● DATA EXTRACT:
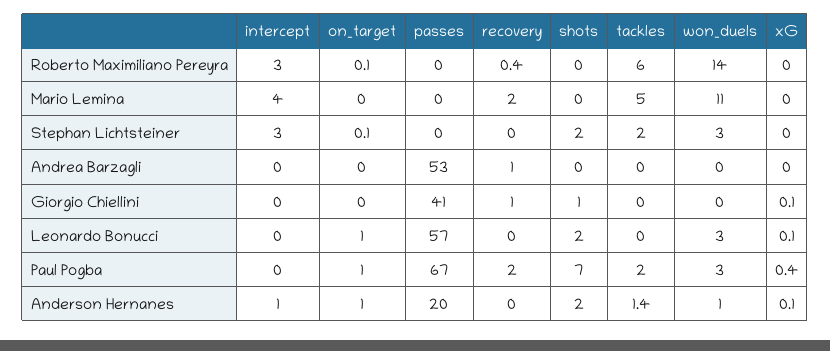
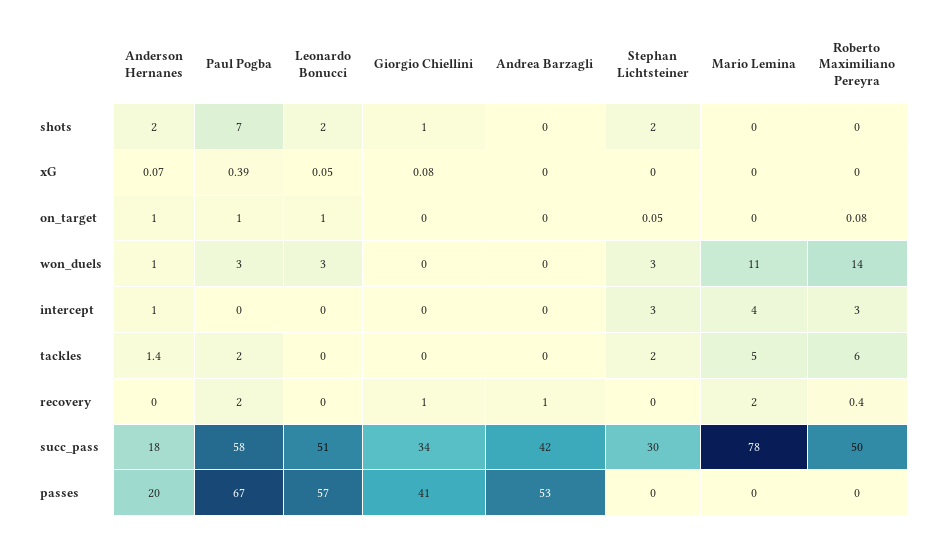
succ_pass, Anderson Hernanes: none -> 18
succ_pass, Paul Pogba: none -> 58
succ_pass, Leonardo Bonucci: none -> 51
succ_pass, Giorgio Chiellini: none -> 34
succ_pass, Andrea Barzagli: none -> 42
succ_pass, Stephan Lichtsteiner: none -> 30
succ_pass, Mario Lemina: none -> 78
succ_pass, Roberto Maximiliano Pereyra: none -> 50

● TASK REQUIREMENTS: Your task is to extract the lines running from the one with "succ_pass, Mario Lemina: none -> 78" to the end of the material, inclusive, copying each exactly and adding nothing.

● WORKED SOLUTION:
succ_pass, Mario Lemina: none -> 78
succ_pass, Roberto Maximiliano Pereyra: none -> 50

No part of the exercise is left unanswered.